So I know I owe you guys posts on other things, but I want to take a minute to talk about the counter-intuitive mathmatical phenomenon that my friends and I have been playing around with in our heads for the past couple of days. You are probably already familiar with the set-up: it was used famously by Monty Hall on the old "Let's Make a Deal" show. For those of you who didn't grow up with Nick at Night, here's the premise: A lucky contestant gets to pick among three closed doors, behind one of which is a car, and behind the other two are goats (or some equally undesirable "prize"). The contestant picks a door. Monty Hall opens one of the un-picked doors to reveal a goat. The audience cheers. Now the contestant is given a choice- do they want to switch doors? Now, most people will reason that nothing is gained by switching doors, after all, they have a 50/50 chance of getting the car. But here's the kicker and the mathmatical head-scratcher: they are actually twice as likely to get the car if they switch doors!
No, seriously. You will not want to believe this, because basic logic tells you if you are down to two doors to pick between, one of which has a car, you have a 50% chance of getting the car no matter what. But you are wrong. And I was wrong. And it took me a half dozen hand-drawn diagrams and articles to figure it out. And even now, I don't like it. But it's true. Here's the skinny:
Originally, you have a 1/3 chance of getting the right door. Which means if the car is placed randomly and you choose randomly, you will only choose correctly 33% of the time. When a non-car door is opened, your odds don't improve- there is still a 66% chance that the door you selected is a goat. So 66% of the time, it makes more sense to switch doors. Only 33% of the time does it make sense to stay with your original choice. Thus, your odds really are twice as good if you switch.
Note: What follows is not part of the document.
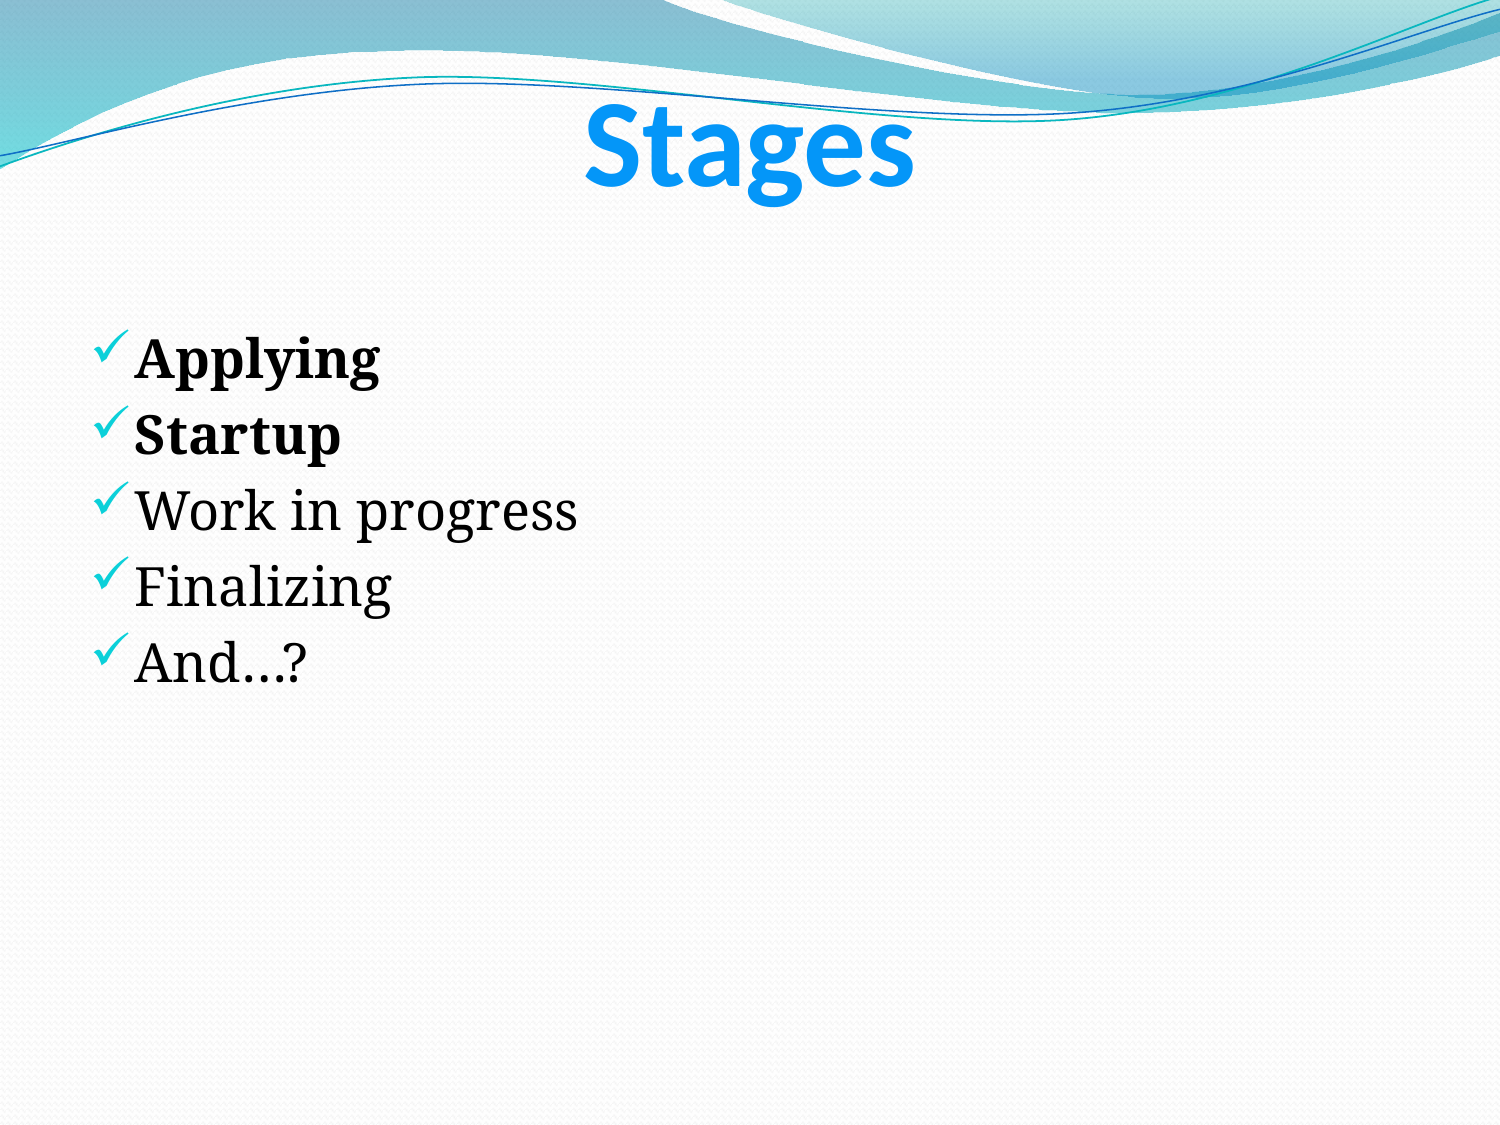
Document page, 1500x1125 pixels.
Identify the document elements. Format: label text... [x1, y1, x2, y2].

Make sense? Don't worry if it doesn't at first, a bunch of us Hah-vahd kids sat around and drew it and did mock trials before we would believe it either. But if you want, try it out on your spouse/co-workers/kids: Do it several times (at least 9). See if it doesn't come out this way.
An important caveat: This only works because Monty Hall knows what door the car is behind, so of course he isn't going to open that door, even though you didn't select it originally. If it was a random opening, and the car was not revealed behind an un-picked door, your odds are 50-50. But because Monty can control which door is opened, you are twice as likely to win if you switch. Trust me on this one. It won't work for you all of the time (after all, you might have selected the right door immediately), but hey, doubling your chances can't hurt you.